Pergantian simbol ini, terjadi pada masa pemerintahan Bupati Abdullah Azwar Anas. Beliau menganggap bahwa simbol ular berkepala manusia (Gatot Kaca) membawa kesan yang membelenggu, menyerupai ular (dalam bahasa Jawa “ngulo”), sehingga harus diganti dengan ikon Gandrung yang lebih populer dan dianggap representatif.
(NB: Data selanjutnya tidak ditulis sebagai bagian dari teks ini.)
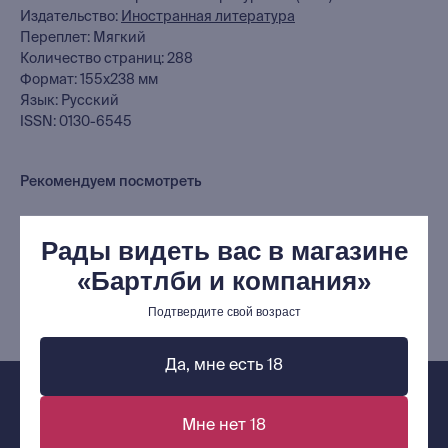
Издательство:
Иностранная литература
Выбор Бартлби
Переплет: Мягкий
Предзаказ
Количество страниц: 288
Издательская программа
Формат: 155х238 мм
Язык: Русский
О Компании
ISSN: 0130-6545
Доставка и оплата
Рекомендуем посмотреть
Мерч
Ищу книгу
Рады видеть вас в магазине
Контакты
«Бартлби и компания»
+7 (921) 636-19-84
Подтвердите свой возраст
bartleby.sales@gmail.com
Да, мне есть 18
Мне нет 18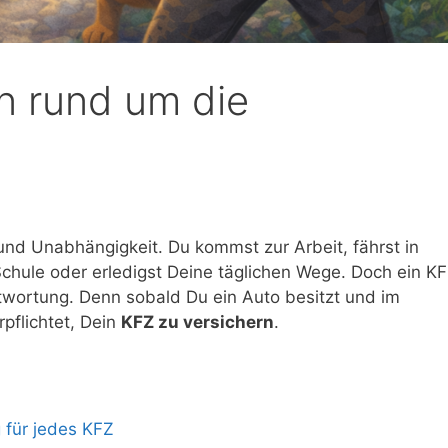
Versicherungen . Fühle
Attianese 
mich sehr gut beraten und
beraten un
Weiterlesen
Weiterlesen
aufgehoben bei dieser
telefonisch
Maria
Agentur.!
h und auf 
n rund um die
30/07/202
29/
zuhause.
6
6
Wir sind au
zufrieden!
t und Unabhängigkeit. Du kommst zur Arbeit, fährst in
 Schule oder erledigst Deine täglichen Wege. Doch ein K
twortung. Denn sobald Du ein Auto besitzt und im
pflichtet, Dein
KFZ zu versichern
.
g für jedes KFZ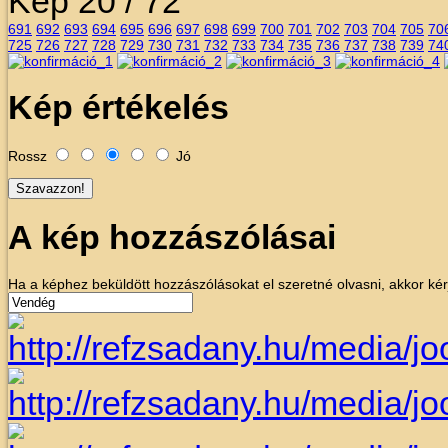
Kép 20 / 72
691
692
693
694
695
696
697
698
699
700
701
702
703
704
705
70
725
726
727
728
729
730
731
732
733
734
735
736
737
738
739
74
Kép értékelés
Rossz
Jó
A kép hozzászólásai
Ha a képhez beküldött hozzászólásokat el szeretné olvasni, akkor kérj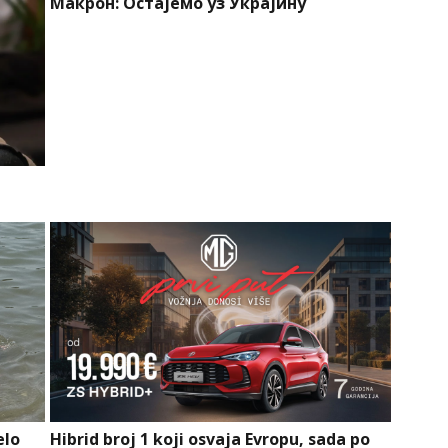
Макрон: Остајемо уз Украјину
a
elo
Hibrid broj 1 koji osvaja Evropu, sada po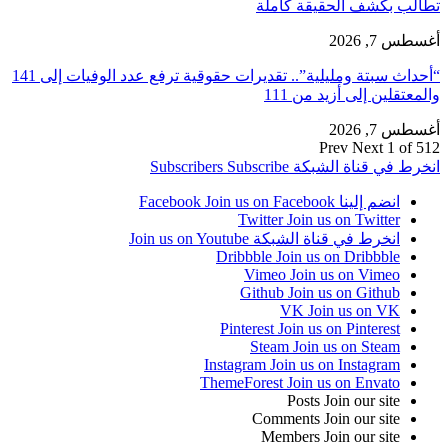
تطالب بكشف الحقيقة كاملة
أغسطس 7, 2026
“أحداث سبتة ومليلية”.. تقديرات حقوقية ترفع عدد الوفيات إلى 141
والمعتقلين إلى أزيد من 111
أغسطس 7, 2026
Prev
Next
1 of 512
انخرط في قناة الشبكة
Subscribe
Subscribers
انضم إلينا Facebook
Join us on Facebook
Twitter
Join us on Twitter
انخرط في قناة الشبكة
Join us on Youtube
Dribbble
Join us on Dribbble
Vimeo
Join us on Vimeo
Github
Join us on Github
VK
Join us on VK
Pinterest
Join us on Pinterest
Steam
Join us on Steam
Instagram
Join us on Instagram
ThemeForest
Join us on Envato
Posts
Join our site
Comments
Join our site
Members
Join our site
Namun, kesimpulan itu muncul dari pemahaman yang saya nilai tidak utuh terhadap makna simbol tersebut.
Ketika simbol daerah diganti karena tekanan stereotip atau ketakutan akan citra negatif, seharusnya pemimpin hadir untuk meluruskan kesalahpahaman, bukan menghindarinya, bahkan menghilangkannya.
Logika “melepaskan belenggu” dari simbol ular ternyata tidak jauh berbeda dari stigma terhadap kesenian Gandrung. Konotasi negatif terhadap kesenian Gandrung pun sempat muncul, dianggap sensual dan tidak religius. Padahal, pertunjukan Gandrung selalu diawali dengan doa dan banyak mengandung nilai moral.
Penegasannya, jika terjadi penyelewengan makna atau distorsi, seharusnya pemerintah hadir meluruskan. Beruntung kita masih memiliki sosok seniman budayawan seperti Budi Osing, yang secara “mandiri”, hadir dan berjuang dengan tulisan dalam buku-buku adat budaya osing, seakan menjadi “buku putih”, meluruskan adat budaya osing Banyuwangi untuk wajib dilestarikan.
Lebih dalam lagi, perempuan Banyuwangi pun tak luput dari stigma. Dalam kisah Damarwulan, tokoh Waito-Puyengan, yang digambarkan sebagai perempuan penggoda, sering dijadikan representasi keliru terhadap perempuan Osing. Ini adalah bentuk “kekerasan” simbolik yang harus diluruskan oleh pemerintah daerah sebagai pembentuk citra masyarakat.
Sebagai muslim, saya menyadari ada batasan dalam menyikapi simbol dan budaya. Namun, dalam kerangka toleransi dan moderasi beragama, nilai yang juga menjadi kebanggaan Banyuwangi, kita tetap bisa menghargai simbol dan tradisi leluhur tanpa melabrak prinsip-prinsip keyakinan.
Sudah saatnya kita tidak sekadar berburu estetika populer, tetapi juga menggali makna-makna filosofis lokal yang selama ini terlupakan. Banyuwangi tidak akan besar jika hanya bergantung pada citra. Ia harus kuat, salah satu akarnya adalah adat budaya luhur Banyuwangi.